Why does WESCO International Inc. use accounts-receivables securitization, a form of financing so closely linked to the subprime-mortgage meltdown? “Because we can,” says senior vice president and CFO Stephen Van Oss.
Van Oss is speaking only partly tongue-in-cheek. His company, a $5.3 billion distributor of electrical products, has a high-quality customer base and a robust IT platform for tracking the performance of receivables, capabilities demanded by banks and credit-rating agencies.
But securitization is also cheap. “It’s 60 to 80 basis points better pricing than any other asset-based program,” he says. “It’s the most efficient way to borrow money.”
Indeed, low cost is a key reason all forms of asset-backed securitization (ABS) have flourished (see “What Lies Beneath” at the end of this article), reaching $1.2 trillion in outstanding issues of asset-backed commercial paper last July.
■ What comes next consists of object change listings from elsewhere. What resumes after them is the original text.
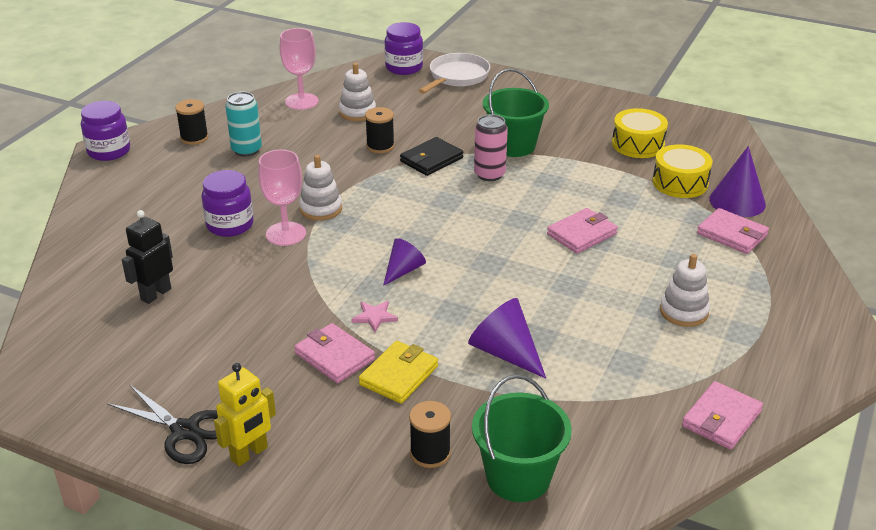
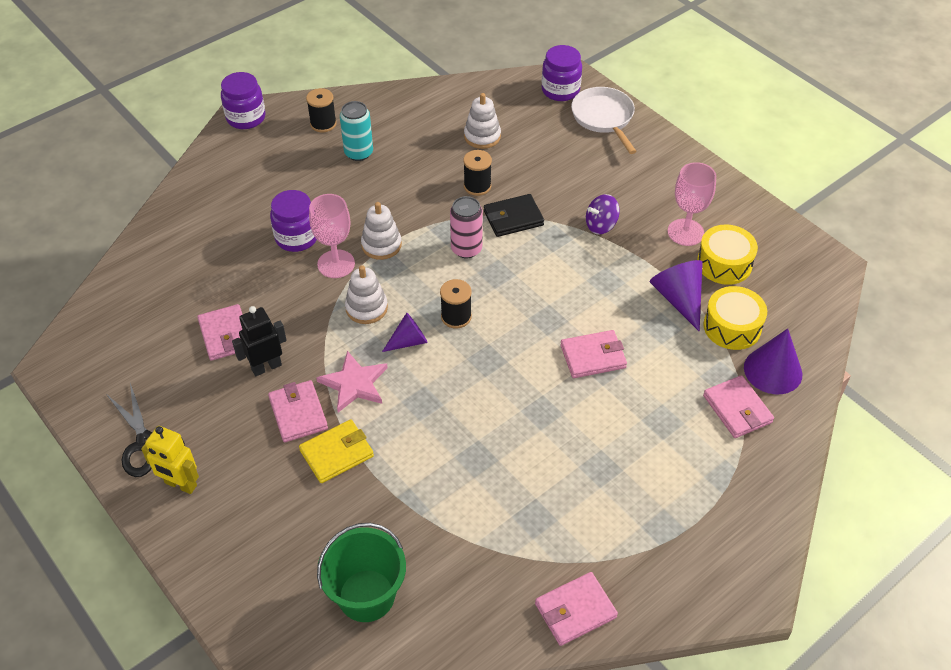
camera: 25 degrees right, 15 degrees up
(155, 294) = (199, 293): black robot -> black robot (266, 367)
(209, 318) = (225, 335): none -> pink wallet
(249, 454) = (180, 484): yellow robot -> yellow robot turned 45 degrees clockwise
(301, 101) = (440, 107): pink goblet -> pink goblet (685, 232)
(374, 317) = (354, 383): pink star -> pink star, size x1.70
(430, 453) = (313, 542): black spool -> black spool (456, 317)
(457, 77) = (604, 118): white pan -> white pan turned 75 degrees counterclockwise
(489, 174) = (555, 254): pink can -> pink can (466, 249)
(505, 352) = (437, 464): purple cone -> purple cone (678, 299)
(513, 146) = (601, 225): green bucket -> purple spinning top
(684, 312) = (625, 482): white stacking toy -> white stacking toy (366, 308)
That’s up 83 percent in three years, according to the Securities Industry and Financial Markets Association (SIFMA). The “other” category of outstanding asset-backed securities, which includes corporate trade receivables, has also grown, to $993 billion as of second-quarter 2007. That $993 billion was more than the dollar amount of securities backed by credit-card receivables and home-equity loans combined, according to SIFMA.
The other advantage to ABS is that, unlike a loan, a corporation does not have to record it as debt. Securitization allows companies to transfer their trade receivables to a special-purpose entity, isolating them from the risks generally associated with the company. Accordingly, the SPE can raise money in the capital markets at a lower price than the company could directly because the SPE can garner a higher credit rating than the company as a whole (see “Anatomy of a Typical Securitization” at the end of this article).
In light of the crisis in subprime mortgages, however, securitization doesn’t seem as clever as it once did. “The subprime mess reminds the market that it matters what you securitize,” says Adrian Katz, CEO of Finacity, an asset-backed financing company. “A securitization is ultimately only as good as the ‘security’, the collateral.”
From a corporate perspective, another problem is that securitization vehicles may not be as safely off the balance sheet as they seem. The legal structure has not been battle-tested in the courts, lawyers admit. Employees may inadvertently cross invisible legal boundaries and invalidate these structures altogether. Some companies, WESCO among them, are putting them back on the balance sheet. That, in turn, reinforces the notion that receivables securitization is, in many ways, a secured bank loan in disguise — and a loan to a company that may be nowhere near investment-grade.
“What interests me is how this product got so big, when its legal underpinnings are arguably shaky,” says Ken Kettering, an associate professor at New York Law School.
To date, no one has claimed that trade-receivables securities are as flawed as those backed by subprime mortgages. Most securitization agreements come with representations and warranties that protect the cash flow, as well as credit enhancements like “overcollateralization,” the posting of more collateral than is needed to obtain financing.